There Are Four Lights


Disclaimer: "Star Fox" characters all belong to Nintendo. If you're reading this, you'd better know which characters those are. I snuck a few supporting characters in here, too, but they're just to fill in the plot holes. Nobody important. That all said, please enjoy the show...!


"Happiness is just a word to me, and it might have meant a thing or two, if I'd have known the difference." Yoko Kanno, Gotta Knock a Little Harder


Chapter Zero: Slippy's Story

I was eleven years old.

Eleven, and making the family rich. I worked in my father's workshop, actually more of a factory floating in space, staffed by him, me, and a few mechanic assistants.

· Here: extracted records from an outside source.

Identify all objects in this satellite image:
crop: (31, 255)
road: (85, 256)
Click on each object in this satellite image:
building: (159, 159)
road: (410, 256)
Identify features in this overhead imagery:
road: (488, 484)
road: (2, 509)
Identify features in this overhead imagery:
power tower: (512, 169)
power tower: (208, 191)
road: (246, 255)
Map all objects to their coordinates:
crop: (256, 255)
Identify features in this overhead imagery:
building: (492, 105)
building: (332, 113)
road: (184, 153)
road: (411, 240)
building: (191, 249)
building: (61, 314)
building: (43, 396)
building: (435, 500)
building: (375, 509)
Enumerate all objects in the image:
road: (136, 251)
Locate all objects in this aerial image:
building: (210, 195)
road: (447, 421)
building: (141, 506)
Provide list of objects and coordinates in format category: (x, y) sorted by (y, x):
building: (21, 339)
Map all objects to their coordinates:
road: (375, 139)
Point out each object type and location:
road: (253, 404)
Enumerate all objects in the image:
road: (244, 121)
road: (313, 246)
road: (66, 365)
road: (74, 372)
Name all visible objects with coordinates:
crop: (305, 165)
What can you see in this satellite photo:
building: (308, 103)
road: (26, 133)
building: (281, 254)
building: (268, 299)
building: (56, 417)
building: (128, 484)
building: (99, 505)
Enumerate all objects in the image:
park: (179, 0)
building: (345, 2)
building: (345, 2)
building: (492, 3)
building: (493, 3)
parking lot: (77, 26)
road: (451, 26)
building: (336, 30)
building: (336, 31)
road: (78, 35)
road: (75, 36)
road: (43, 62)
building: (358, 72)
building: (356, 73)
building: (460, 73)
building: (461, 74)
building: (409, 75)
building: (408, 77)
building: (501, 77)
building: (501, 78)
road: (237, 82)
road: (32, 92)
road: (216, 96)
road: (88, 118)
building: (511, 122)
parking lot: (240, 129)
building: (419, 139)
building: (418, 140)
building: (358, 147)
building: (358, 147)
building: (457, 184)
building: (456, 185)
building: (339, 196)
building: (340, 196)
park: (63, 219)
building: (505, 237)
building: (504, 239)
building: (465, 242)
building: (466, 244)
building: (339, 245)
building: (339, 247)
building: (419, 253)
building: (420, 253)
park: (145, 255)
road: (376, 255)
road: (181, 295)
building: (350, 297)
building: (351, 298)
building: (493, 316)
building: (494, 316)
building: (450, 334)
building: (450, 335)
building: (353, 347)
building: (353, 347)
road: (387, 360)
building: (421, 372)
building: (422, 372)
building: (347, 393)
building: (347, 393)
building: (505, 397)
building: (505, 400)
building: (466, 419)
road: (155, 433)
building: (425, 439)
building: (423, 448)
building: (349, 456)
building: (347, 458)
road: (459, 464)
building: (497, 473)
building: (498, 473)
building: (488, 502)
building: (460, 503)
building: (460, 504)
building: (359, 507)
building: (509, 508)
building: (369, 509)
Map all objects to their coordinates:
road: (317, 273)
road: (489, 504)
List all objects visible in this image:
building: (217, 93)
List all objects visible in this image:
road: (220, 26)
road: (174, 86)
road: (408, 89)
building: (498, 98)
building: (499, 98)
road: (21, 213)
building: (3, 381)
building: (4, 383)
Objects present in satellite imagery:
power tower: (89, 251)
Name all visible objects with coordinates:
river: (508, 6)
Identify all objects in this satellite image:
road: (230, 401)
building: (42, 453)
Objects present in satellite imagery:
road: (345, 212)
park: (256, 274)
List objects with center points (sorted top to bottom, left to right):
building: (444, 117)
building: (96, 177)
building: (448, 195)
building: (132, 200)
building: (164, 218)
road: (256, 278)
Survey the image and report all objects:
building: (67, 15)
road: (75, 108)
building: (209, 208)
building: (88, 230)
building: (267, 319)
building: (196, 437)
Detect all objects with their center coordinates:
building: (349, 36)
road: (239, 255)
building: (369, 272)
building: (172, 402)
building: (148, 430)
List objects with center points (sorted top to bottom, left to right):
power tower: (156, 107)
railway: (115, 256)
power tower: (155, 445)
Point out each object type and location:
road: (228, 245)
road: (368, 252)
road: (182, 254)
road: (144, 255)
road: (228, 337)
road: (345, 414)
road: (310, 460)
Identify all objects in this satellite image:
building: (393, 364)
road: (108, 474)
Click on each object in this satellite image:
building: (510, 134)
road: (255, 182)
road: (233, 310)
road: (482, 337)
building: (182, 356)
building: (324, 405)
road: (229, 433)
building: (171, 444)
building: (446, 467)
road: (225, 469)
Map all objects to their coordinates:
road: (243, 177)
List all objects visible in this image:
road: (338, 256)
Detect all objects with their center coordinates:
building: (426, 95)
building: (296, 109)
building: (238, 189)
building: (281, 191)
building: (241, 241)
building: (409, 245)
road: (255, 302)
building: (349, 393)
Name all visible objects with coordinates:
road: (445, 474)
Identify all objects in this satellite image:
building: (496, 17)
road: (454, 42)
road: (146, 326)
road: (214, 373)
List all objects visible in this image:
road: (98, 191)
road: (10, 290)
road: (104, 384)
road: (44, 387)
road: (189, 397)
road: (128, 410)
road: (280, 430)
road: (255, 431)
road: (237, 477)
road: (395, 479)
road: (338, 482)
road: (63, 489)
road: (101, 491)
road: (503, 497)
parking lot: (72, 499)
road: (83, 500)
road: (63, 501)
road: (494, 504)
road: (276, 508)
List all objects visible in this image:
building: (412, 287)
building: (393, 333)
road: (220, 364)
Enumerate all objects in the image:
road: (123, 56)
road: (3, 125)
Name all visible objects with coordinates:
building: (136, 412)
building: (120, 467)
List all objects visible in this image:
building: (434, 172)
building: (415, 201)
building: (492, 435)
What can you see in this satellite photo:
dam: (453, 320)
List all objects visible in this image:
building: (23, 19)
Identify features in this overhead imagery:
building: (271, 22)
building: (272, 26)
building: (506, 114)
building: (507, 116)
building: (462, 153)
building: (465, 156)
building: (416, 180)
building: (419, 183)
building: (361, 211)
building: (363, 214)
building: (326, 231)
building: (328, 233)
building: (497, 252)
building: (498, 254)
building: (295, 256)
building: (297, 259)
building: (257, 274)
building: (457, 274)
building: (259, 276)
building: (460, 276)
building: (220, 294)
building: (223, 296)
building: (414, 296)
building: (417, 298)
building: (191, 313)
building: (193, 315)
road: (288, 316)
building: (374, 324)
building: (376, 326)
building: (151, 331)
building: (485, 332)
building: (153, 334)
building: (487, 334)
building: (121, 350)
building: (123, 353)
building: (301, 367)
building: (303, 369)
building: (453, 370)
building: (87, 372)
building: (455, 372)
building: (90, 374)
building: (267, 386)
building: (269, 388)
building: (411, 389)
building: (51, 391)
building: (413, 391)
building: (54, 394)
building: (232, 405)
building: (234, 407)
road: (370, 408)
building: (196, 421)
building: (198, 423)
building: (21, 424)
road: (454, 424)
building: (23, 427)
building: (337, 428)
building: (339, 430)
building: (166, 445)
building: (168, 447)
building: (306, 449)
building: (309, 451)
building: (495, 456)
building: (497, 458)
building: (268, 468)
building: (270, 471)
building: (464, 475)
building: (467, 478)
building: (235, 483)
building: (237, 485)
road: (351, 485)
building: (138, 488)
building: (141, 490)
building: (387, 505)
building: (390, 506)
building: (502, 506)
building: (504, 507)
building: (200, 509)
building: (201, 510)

He designed stuff and showed it to me. I designed better stuff and made the plans work. Then I built the prototypes, and he sold them across the galaxy. It was business as usual.

Eleven, and famous in the business and design circles. Fighters, carriers, weaponry, not to mention tons of civilian stuff, like aircars and a series of construction equipment. My framed designs hung, (signed by my dad, of course), in the offices of military dignitaries and manufacturing corporations across three solar systems.

Eleven, and living on maybe four hours of sleep a night, if I was lucky. I'd been working since I was five, when Dad finally finished imparting everything he knew about mechanical, nuclear, and thermodynamic engineering to me, handed me a pencil and a T-square, and set me down in front of the drafting table. "Draw a rocket ship, Slippy," he said, "but be sure that it works. Make a good rocket ship to show daddy."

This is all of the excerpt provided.